What happened in January of 2007? AB 32 took effect and it began shutting down entire sectors of California's economy.

Let me give you just one example from my own district. The city of Truckee, California, was about to sign a long-term power contract to get its electricity from a new EPA-approved coal-fired plant way off in Utah. But AB 32 and companion legislation caused them to abandon that contract. The replacement power that they acquired literally doubled their electricity costs.

So when economists warn that we can expect electricity prices to double under the cap-and-trade bill, I can tell you from the bitter experience of my district that that is not some future prediction.

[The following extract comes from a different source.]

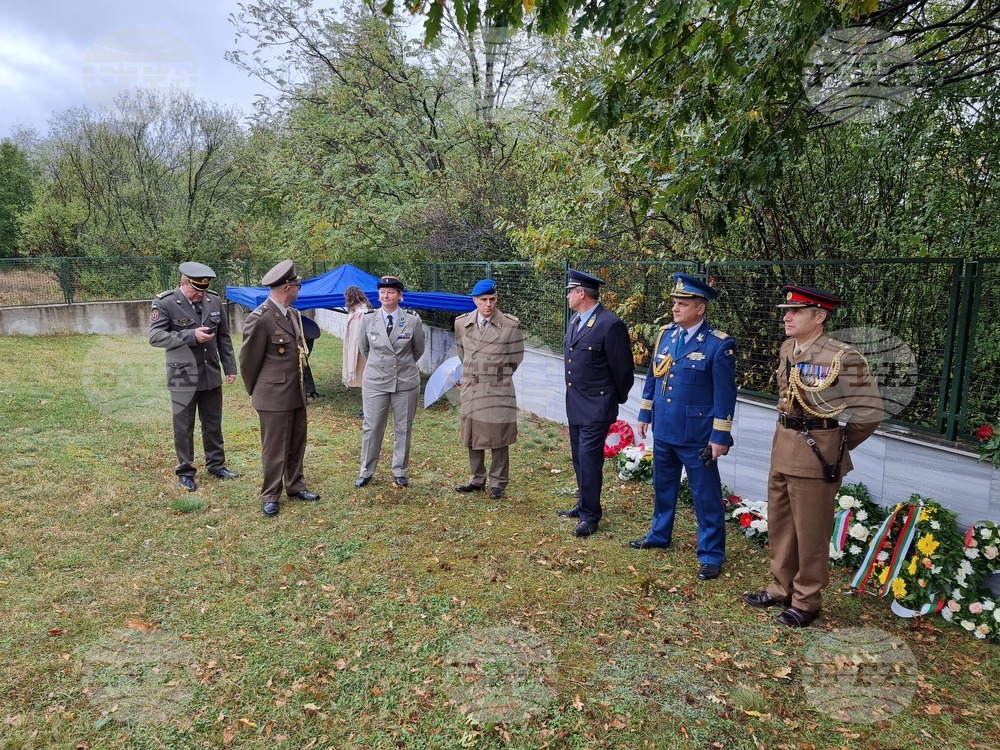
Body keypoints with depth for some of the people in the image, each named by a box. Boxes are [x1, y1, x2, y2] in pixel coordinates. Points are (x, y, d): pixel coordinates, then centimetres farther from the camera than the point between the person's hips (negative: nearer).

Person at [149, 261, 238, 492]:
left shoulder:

That is a historical fact.

Governor Schwarzenegger assured us at the time that AB 32 would mean an explosion of new, green jobs--exactly the same promises that we heard on this floor today.

Well, in California exactly the opposite has happened. We have lost so many jobs that the UCSB economic forecast is now using the D word--depression--to describe California's job market.

Mr. Speaker, the cap-and-trade bill proposes what amounts to endlessly increasing taxes on any enterprises that produce carbon dioxide or other so-called greenhouse gases. We need to understand exactly what that means. It has profound implications for agriculture, construction, cargo and passenger transportation, energy production, baking and brewing--all of which produce enormous quantities of this innocuous, ubiquitous compound. In fact, every human being produces 2.2 pounds of carbon dioxide every day--just by breathing.

So applying a tax to the economy designed to radically constrict carbon dioxide emissions means radically constricting the economy. And this brings us to the fine point of the matter.

When we look back on the folly of the Hoover administration and how it turned the recession of 1929 into the Depression of the 1930s, the first thing that economists point to is the Smoot-Hawley Tariff Act that imposed new taxes on 20,000 imported products.

The Waxman-Markey bill, I'm afraid, is our generation's Smoot-Hawley that imposes new taxes on an infinitely larger list of domestic products on a scale that utterly dwarfs Smoot-Hawley.

Let's ignore for the moment the fact that the planet's climate is constantly changing and that long-term global warming has been going on since the last ice age. Let's ignore the fact within recorded history we know of periods when the Earth's climate has been much warmer than it is today, and others when it's been much cooler. Let's ignore the thousands of climate scientists and meteorologists who've concluded that human-produced greenhouse gases are, at most, a negligible factor in global warming or climate change.

Ignore all of that and we're still left with one lousy sense of timing. In the most serious recession since the Great Depression, why is it that Members of this House want to repeat the same mistakes that produced the Great Depression?

Watching how California has just wrecked its own economy and destroyed its own finances, why would Members of this House want to do the same thing to our Nation?

Mr. Speaker, this is deadly serious stuff. It transcends ideology and politics. This House has just made the biggest economic mistake since the days of Herbert Hoover.

Two things are certain if this measure becomes law. First, our planet is going to continue to warm and cool, as it's been doing for billions of years. And, secondly, this House will have just delivered a staggering blow to our Nation's economy at precisely that moment when the economy has been the most vulnerable.